Viana – Moradora faz apelo desesperado por ajuda: “a minha casa está quase caindo em cima da minha família”

Viana – A Desigualdade Social no Brasil é um problema que afeta grande parte da população brasileira, e, embora nos últimos anos ela tenha diminuído muitas famílias ainda padecem diante da exclusão de moradias e acesso ao mínimo básico para sobreviver.

Em Viana, a moradora Raimunda Serra, mãe de 4 filhas menores, desempregada, se encaixa nesse perfil de brasileiros que necessitam do assistencialismo do poder público.

A dona de casa, que é moradora do bairro Campo Novo, um dos mais pobres e vulneráveis do município, num ato de quase desespero, recorreu as redes sociais para revelar a sua situação de pobreza e abandono, e apelar ao poder público, ao empresariado ou a alguma alma caridosa que se compadeça da sua situação, pois a sua humilde residência – de taipa, coberta com telhas de amianto -, apresenta rachaduras, não possui móveis, tampouco eletrodomésticos.
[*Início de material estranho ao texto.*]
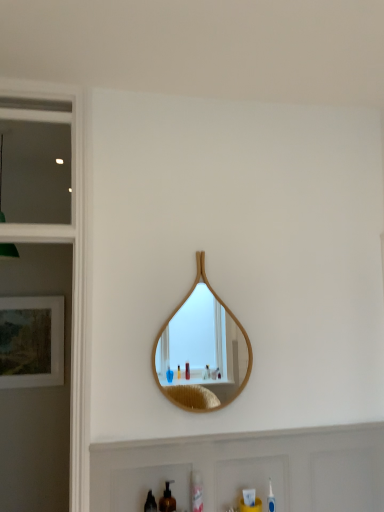
Question: In which direction should I rotate to look at clear plastic mouthwash at lower center, marked as the second mouthwash in a front-to-back arrangement?

Choices:
 (A) right
 (B) left

Answer: (A)

Question: Is white matte cabinet at lower center far from matte wooden picture frame at left?

Choices:
 (A) no
 (B) yes

Answer: (B)

Question: Is white matte cabinet at lower center bigger than matte wooden picture frame at left?

Choices:
 (A) yes
 (B) no

Answer: (A)

Question: Can you confirm if white matte cabinet at lower center is shorter than matte wooden picture frame at left?

Choices:
 (A) no
 (B) yes

Answer: (B)

Question: From the image's perspective, is white matte cabinet at lower center above matte wooden picture frame at left?

Choices:
 (A) yes
 (B) no

Answer: (B)

Question: Is white matte cabinet at lower center positioned with its back to matte wooden picture frame at left?

Choices:
 (A) yes
 (B) no

Answer: (B)

Question: Can you confirm if white matte cabinet at lower center is positioned to the right of matte wooden picture frame at left?

Choices:
 (A) no
 (B) yes

Answer: (B)

Question: Can you confirm if wooden mirror at center is wider than clear plastic mouthwash at lower center, the 1th mouthwash in the right-to-left sequence?

Choices:
 (A) no
 (B) yes

Answer: (A)

Question: Can you see wooden mirror at center touching clear plastic mouthwash at lower center, which is counted as the first mouthwash, starting from the back?

Choices:
 (A) no
 (B) yes

Answer: (A)

Question: From a real-world perspective, is wooden mirror at center on clear plastic mouthwash at lower center, which is counted as the first mouthwash, starting from the back?

Choices:
 (A) yes
 (B) no

Answer: (A)

Question: Does wooden mirror at center have a smaller size compared to clear plastic mouthwash at lower center, marked as the second mouthwash in a front-to-back arrangement?

Choices:
 (A) no
 (B) yes

Answer: (A)

Question: Is wooden mirror at center turned away from clear plastic mouthwash at lower center, placed as the second mouthwash when sorted from left to right?

Choices:
 (A) yes
 (B) no

Answer: (B)

Question: Is clear plastic mouthwash at lower center, marked as the second mouthwash in a front-to-back arrangement, located within wooden mirror at center?

Choices:
 (A) no
 (B) yes

Answer: (A)

Question: From the image's perspective, would you say clear glass window at upper left is positioned over matte wooden picture frame at left?

Choices:
 (A) yes
 (B) no

Answer: (A)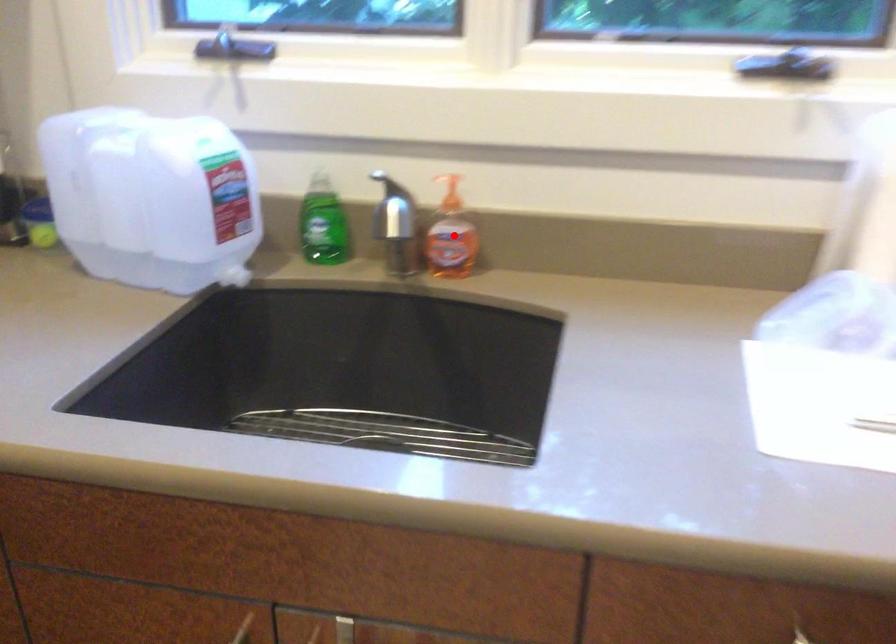
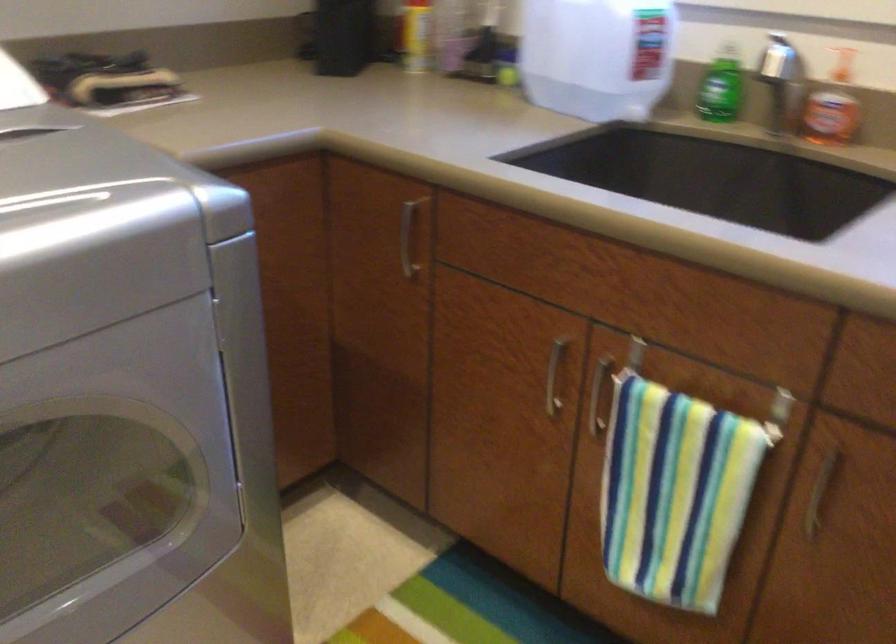
Question: I am providing you with two images of the same scene from different viewpoints. In image1, a red point is highlighted. Considering the same 3D point in image2, which of the following is correct?

Choices:
 (A) It is closer
 (B) It is farther

Answer: (B)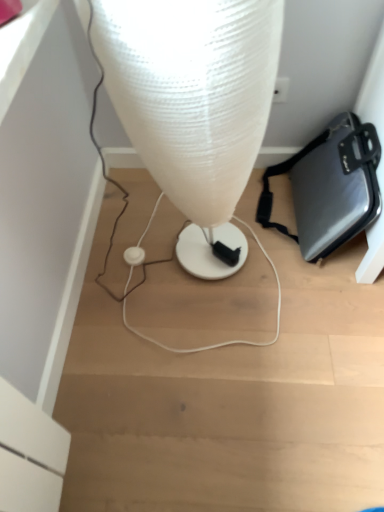
Question: Does white plastic earphone at center have a smaller size compared to metallic gray briefcase at lower right?

Choices:
 (A) yes
 (B) no

Answer: (A)

Question: From a real-world perspective, does white plastic earphone at center sit lower than metallic gray briefcase at lower right?

Choices:
 (A) no
 (B) yes

Answer: (B)

Question: Can you confirm if white plastic earphone at center is taller than metallic gray briefcase at lower right?

Choices:
 (A) no
 (B) yes

Answer: (A)

Question: Is white plastic earphone at center facing towards metallic gray briefcase at lower right?

Choices:
 (A) no
 (B) yes

Answer: (A)

Question: Considering the relative positions of white plastic earphone at center and metallic gray briefcase at lower right in the image provided, is white plastic earphone at center to the right of metallic gray briefcase at lower right from the viewer's perspective?

Choices:
 (A) no
 (B) yes

Answer: (A)

Question: From the image's perspective, is white plastic earphone at center over metallic gray briefcase at lower right?

Choices:
 (A) yes
 (B) no

Answer: (B)

Question: Is metallic gray briefcase at lower right shorter than white plastic earphone at center?

Choices:
 (A) yes
 (B) no

Answer: (B)

Question: Can you confirm if metallic gray briefcase at lower right is wider than white plastic earphone at center?

Choices:
 (A) yes
 (B) no

Answer: (A)

Question: Considering the relative positions of metallic gray briefcase at lower right and white plastic earphone at center in the image provided, is metallic gray briefcase at lower right to the left of white plastic earphone at center from the viewer's perspective?

Choices:
 (A) no
 (B) yes

Answer: (A)

Question: Would you say metallic gray briefcase at lower right contains white plastic earphone at center?

Choices:
 (A) no
 (B) yes

Answer: (A)

Question: From a real-world perspective, is metallic gray briefcase at lower right under white plastic earphone at center?

Choices:
 (A) yes
 (B) no

Answer: (B)

Question: Considering the relative sizes of metallic gray briefcase at lower right and white plastic earphone at center in the image provided, is metallic gray briefcase at lower right thinner than white plastic earphone at center?

Choices:
 (A) yes
 (B) no

Answer: (B)

Question: Does translucent plastic lamp at center have a larger size compared to white plastic earphone at center?

Choices:
 (A) no
 (B) yes

Answer: (B)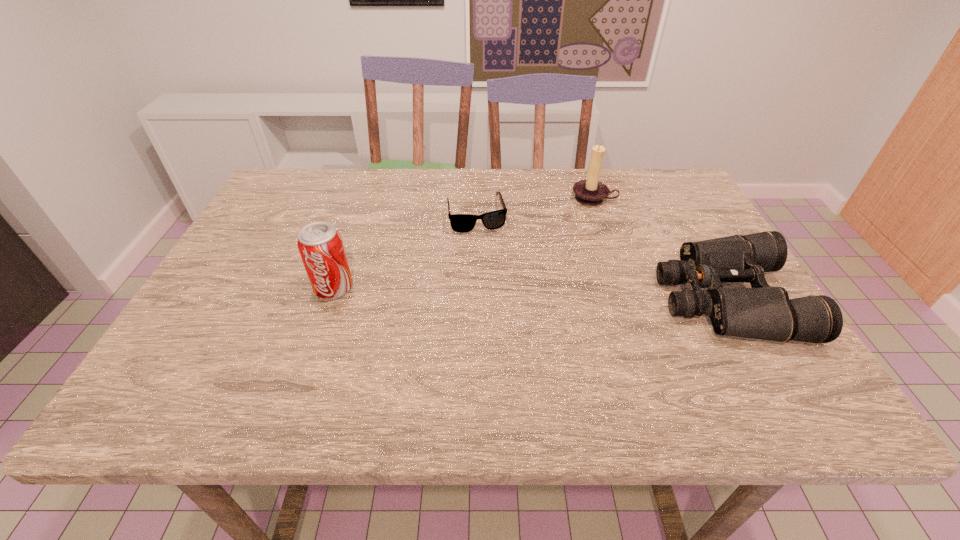
The width and height of the screenshot is (960, 540). What are the coordinates of `empty space between the second shortest object and the third object from left to right` in the screenshot? It's located at (660, 249).

The height and width of the screenshot is (540, 960). In order to click on blank region between the candle holder and the sunglasses in this screenshot , I will do coord(535,206).

Image resolution: width=960 pixels, height=540 pixels. Identify the location of vacant space in between the second shortest object and the third object from right to left. (601, 256).

Where is `free space between the third object from right to left and the leftmost object`? Image resolution: width=960 pixels, height=540 pixels. free space between the third object from right to left and the leftmost object is located at coordinates (405, 251).

Where is `free space between the leftmost object and the shortest object`? free space between the leftmost object and the shortest object is located at coordinates (405, 251).

Image resolution: width=960 pixels, height=540 pixels. Identify the location of free space between the rightmost object and the sunglasses. (601, 256).

You are a GUI agent. You are given a task and a screenshot of the screen. Output one action in this format:
    pyautogui.click(x=<x>, y=<y>)
    Task: Click on the free space between the binoculars and the soda can
    This screenshot has width=960, height=540.
    Given the screenshot: What is the action you would take?
    pyautogui.click(x=530, y=293)

Image resolution: width=960 pixels, height=540 pixels. Identify the location of object that ranks as the second closest to the shortest object. (320, 245).

Point out which object is positioned as the third nearest to the sunglasses. Please provide its 2D coordinates. Your answer should be formatted as a tuple, i.e. [(x, y)], where the tuple contains the x and y coordinates of a point satisfying the conditions above.

[(765, 312)]

This screenshot has width=960, height=540. I want to click on vacant region that satisfies the following two spatial constraints: 1. on the back side of the soda can; 2. on the right side of the third object from left to right, so click(365, 199).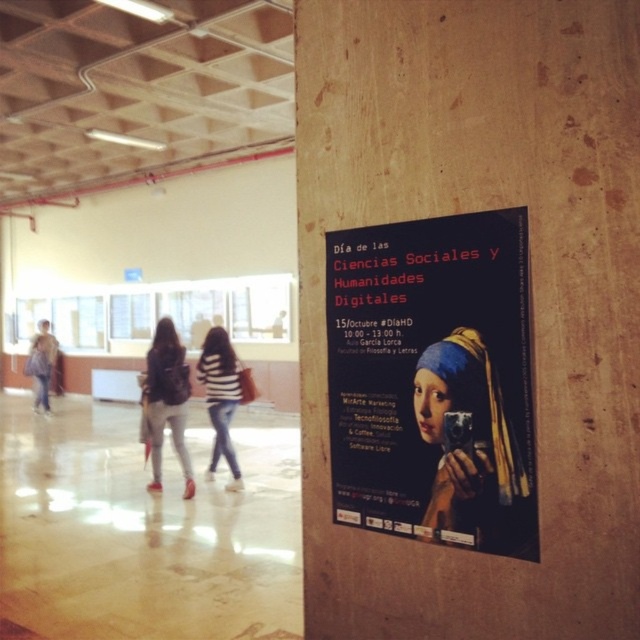
Who is more forward, (180, 442) or (234, 467)?

Point (180, 442) is in front.

Can you confirm if light brown fabric pants at center is thinner than striped fabric sweater at center?

Incorrect, light brown fabric pants at center's width is not less than striped fabric sweater at center's.

The height and width of the screenshot is (640, 640). I want to click on light brown fabric pants at center, so click(x=166, y=401).

Does black matte poster at center have a lesser height compared to light brown fabric pants at center?

Yes.

Between point (516, 298) and point (157, 444), which one is positioned in front?

Point (516, 298) is in front.

I want to click on black matte poster at center, so pyautogui.click(x=433, y=380).

Does black matte poster at center have a lesser height compared to striped fabric sweater at center?

Indeed, black matte poster at center has a lesser height compared to striped fabric sweater at center.

Which is more to the right, black matte poster at center or striped fabric sweater at center?

black matte poster at center is more to the right.

Is point (499, 296) closer to camera compared to point (205, 340)?

That is True.

Where is `black matte poster at center`? This screenshot has width=640, height=640. black matte poster at center is located at coordinates (433, 380).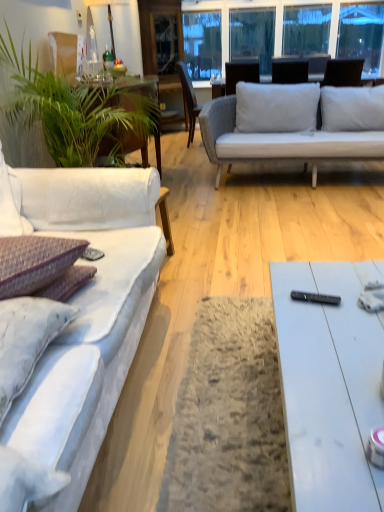
Question: Considering the relative positions of transparent glass window screen at upper center and light brown wooden chair at center in the image provided, is transparent glass window screen at upper center to the left or to the right of light brown wooden chair at center?

Choices:
 (A) right
 (B) left

Answer: (A)

Question: From the image's perspective, is transparent glass window screen at upper center positioned above or below light brown wooden chair at center?

Choices:
 (A) above
 (B) below

Answer: (A)

Question: Considering the real-world distances, which object is farthest from the light brown wooden chair at center?

Choices:
 (A) white glossy coffee table at lower right
 (B) purple textured pillow at left
 (C) green leafy plant at left
 (D) transparent glass window screen at upper center
 (E) black plastic remote control at center

Answer: (E)

Question: Which of these objects is positioned farthest from the purple textured pillow at left?

Choices:
 (A) green leafy plant at left
 (B) transparent glass window screen at upper center
 (C) white glossy coffee table at lower right
 (D) light brown wooden chair at center
 (E) black plastic remote control at center

Answer: (B)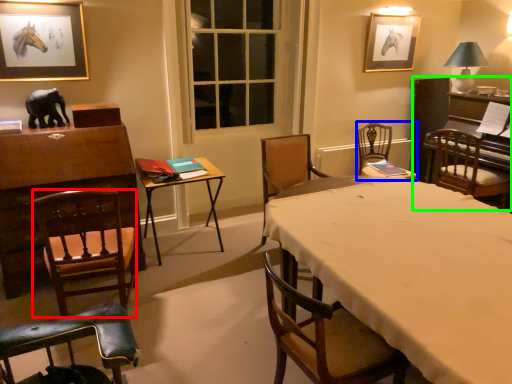
Question: Which object is the farthest from chair (highlighted by a red box)? Choose among these: chair (highlighted by a blue box) or piano (highlighted by a green box).

Choices:
 (A) chair
 (B) piano

Answer: (B)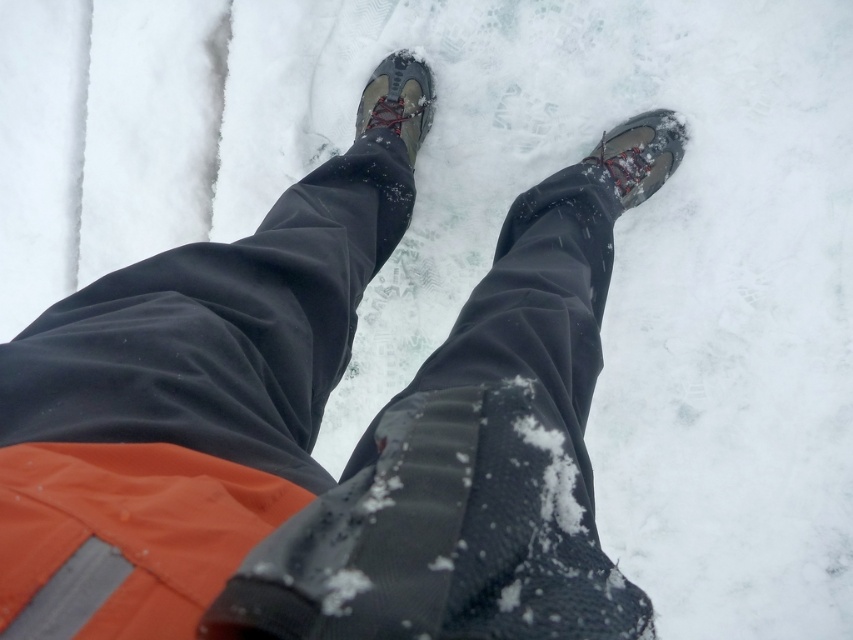
You are trying to determine the direction of the path ahead based on the placement of the boots. Which boot, the matte gray boot at lower right or the matte gray boot at center, is more to the right?

The matte gray boot at lower right is positioned on the right side of the matte gray boot at center, so the matte gray boot at lower right is more to the right.

You are a photographer trying to capture the best angle of the matte gray boot at lower right and the matte gray boot at center. Since you want to focus on the boot with the shorter height, which boot should you concentrate your camera on?

The matte gray boot at lower right has a lesser height compared to the matte gray boot at center, so you should concentrate your camera on the matte gray boot at lower right.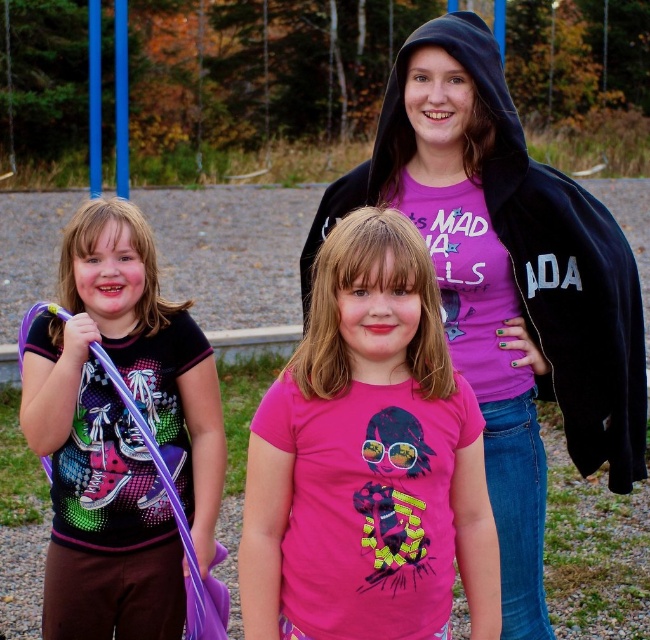
Does matte black hoodie at upper center have a greater width compared to matte purple wand at left?

Correct, the width of matte black hoodie at upper center exceeds that of matte purple wand at left.

Does matte black hoodie at upper center have a lesser width compared to matte purple wand at left?

No.

Is point (515, 436) positioned after point (70, 339)?

Yes, point (515, 436) is farther from viewer.

Where is `matte black hoodie at upper center`? matte black hoodie at upper center is located at coordinates (508, 284).

Is matte black hoodie at upper center positioned before pink matte t-shirt at center?

No, it is behind pink matte t-shirt at center.

Which is above, matte black hoodie at upper center or pink matte t-shirt at center?

Positioned higher is matte black hoodie at upper center.

You are a GUI agent. You are given a task and a screenshot of the screen. Output one action in this format:
    pyautogui.click(x=<x>, y=<y>)
    Task: Click on the matte black hoodie at upper center
    The width and height of the screenshot is (650, 640).
    Given the screenshot: What is the action you would take?
    pyautogui.click(x=508, y=284)

Measure the distance between pink matte t-shirt at center and camera.

8.69 feet

Who is lower down, pink matte t-shirt at center or matte purple wand at left?

matte purple wand at left is below.

Who is more forward, (361, 541) or (195, 496)?

Positioned in front is point (361, 541).

This screenshot has width=650, height=640. What are the coordinates of `pink matte t-shirt at center` in the screenshot? It's located at (367, 460).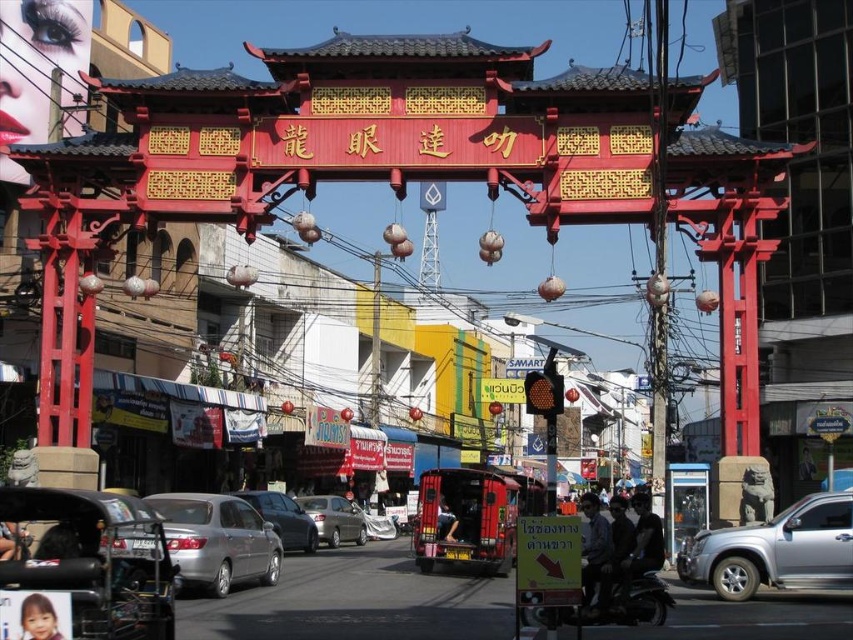
You are a delivery person needing to park your 2.5 meter wide vehicle between the satin silver sedan at center and the metallic silver motorcycle at center. Is there enough space?

The satin silver sedan at center and the metallic silver motorcycle at center are 19.72 meters apart. Since the required space for parking is only 2.5 meters, there is more than enough space between them to park the vehicle.

You are a delivery person who needs to load a package onto the roof of the satin silver sedan at center. The package is 1.8 meters tall. Considering the height of the metallic silver motorcycle at center parked nearby, can you safely lift the package onto the sedan without hitting the motorcycle?

The satin silver sedan at center is taller than the metallic silver motorcycle at center. Since the sedan is taller, the 1.8 meter package can be safely placed on its roof without hitting the motorcycle.

You are standing at the archway and want to reach the point marked as point (595, 616). There is an obstacle at point (712, 566). Will you encounter the obstacle before reaching your destination?

Yes, you will encounter the obstacle at point (712, 566) before reaching point (595, 616) because point (712, 566) is behind point (595, 616).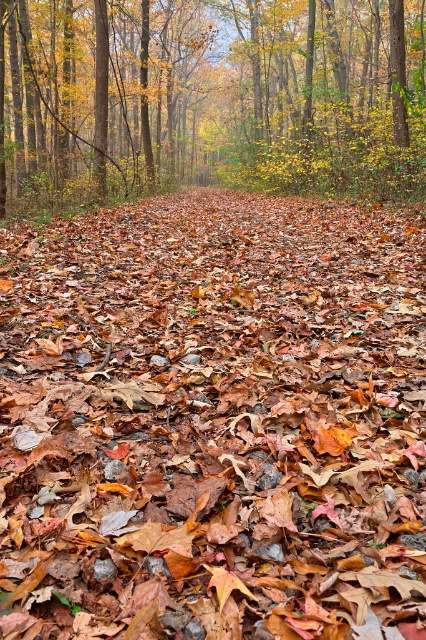
Is brown leaf litter at center thinner than yellow-green foliage at center?

Yes.

Which is below, brown leaf litter at center or yellow-green foliage at center?

brown leaf litter at center

Image resolution: width=426 pixels, height=640 pixels. What do you see at coordinates (213, 420) in the screenshot?
I see `brown leaf litter at center` at bounding box center [213, 420].

Identify the location of brown leaf litter at center. (213, 420).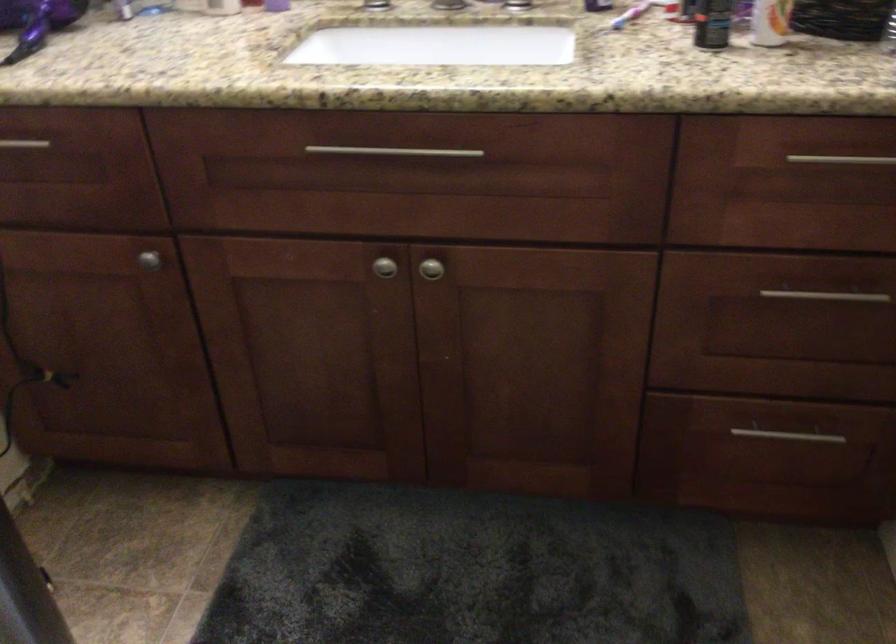
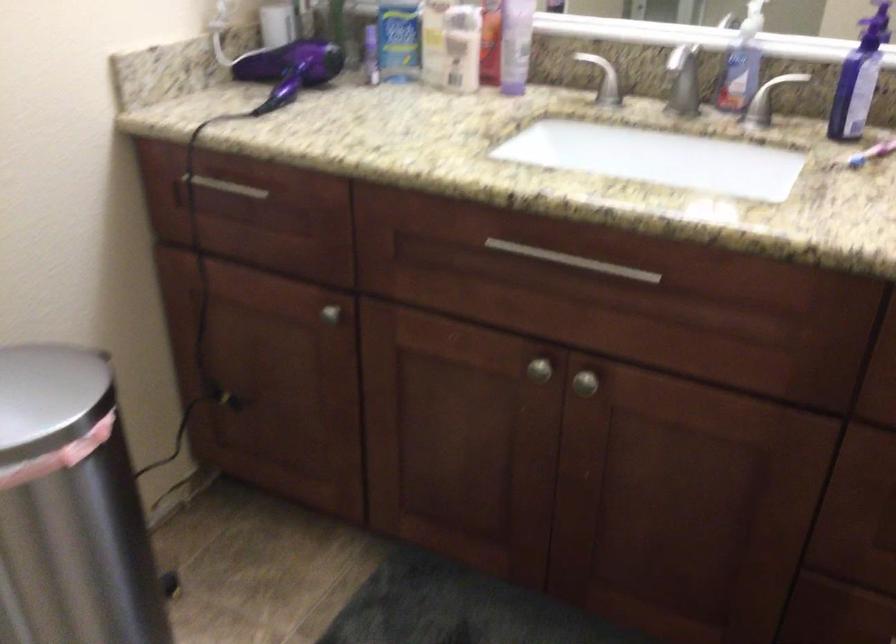
Question: The camera is either moving clockwise (left) or counter-clockwise (right) around the object. The first image is from the beginning of the video and the second image is from the end. Is the camera moving left or right when shooting the video?

Choices:
 (A) Left
 (B) Right

Answer: (B)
O Blog Vianensidades apurou que a Secretaria de Assistência Social do Município, cuja secretária, Rivalgênia Moraes, filha da vice-prefeita, Lucimar Gonçalves, dispõe no momento de R$ 250.000,00 (Duzentos e cinquenta mil reais em caixa), em sua conta vinculada ao Fundo Municipal de Assistência Social, recursos oriundos do Bloco de Proteção Básica, do Governo Federal, que tem objetivo socorrer e amparar as famílias em situação de vulnerabilidade social. (Veja gráfico abaixo).

 

Alguns grupos de WatsApp já estão em campanha para revelar essas e outras situações de famílias vianenses, que sofrem com o descaso e o abandono dos seus bairros, na infraestrutura, falta de água, acesso a saúde e educação, e também necessitam da presença  dos órgãos públicos para combater essas desigualdades, pois suas únicas fontes de renda advém de programas sociais como o Bolsa Família, insuficientes para custear as despesas e levar uma vida digna.

Se alguém puder dar qualquer ajuda a Aparecida e seus filhos, favor entrar em contato com os telefones: 987497443 ou 984542491.

O que é

A assistência social é uma política pública, dever do Estado e direito de todo cidadão que dela necessitar. Foi instituída no Brasil pela Constituição Federal de 1988 e, em 7 de dezembro de 1993, foi criada a Lei Orgânica de Assistência Social (Loas), um passo muito importante para a política pública da assistência social no país. Esta lei faz parte do tripé da Seguridade Social (Saúde, Previdência e Assistência Social), que é um conjunto de medidas que buscam a proteção social dos cidadãos. Com a Loas, o Governo passa a instituir um orçamento para financiar programas, projetos, serviços e benefícios voltados a indivíduos e famílias em situação de vulnerabilidade social.

Desigualdade Social no Brasil

As regiões mais afetadas pelos problemas sociais são o Norte e o Nordeste do país, os quais apresentam os piores IDH’s (Índice de Desenvolvimento Humano) do Brasil.

Resultados da Pesquisa Nacional por Amostra de Domicílios (PNAD-2011) e do Instituto de Pesquisa Econômica Aplicada (Ipea), apontam a diminuição da pobreza e, consequentemente, da desigualdade social.

Assim, nos últimos anos 28 milhões de brasileiros saíram da pobreza absoluta e 36 milhões entraram na classe média.

Entretanto, estima-se que 16 milhões de pessoas ainda permanecem na pobreza extrema.

Segundo o Instituto de Pesquisa Econômica Aplicada (Ipea), as transferências do Programa Bolsa Família são responsáveis por 13% da redução da desigualdade no país.

Causas e Consequências

Embora o Brasil esteja entre os dez países com o PIB mais alto, é o oitavo país com o maior índice de desigualdade social e econômica do mundo.

Segundo relatório de ONU (2010) as principais causas da desigualdade social são: Falta de acesso à educação de qualidade; Política fiscal injusta; Baixos salários; Dificuldade de acesso aos serviços básicos: saúde, transporte público e saneamento básico.

Decorrente, essencialmente, da má distribuição de renda, as consequências da desigualdade social no Brasil são observadas pela: favelização; pobreza; miséria; desemprego; desnutrição; marginalização; violência.

Estudiosos propõem soluções para o problema, dentre eles: aliar democracia com eficiência econômica e justiça social.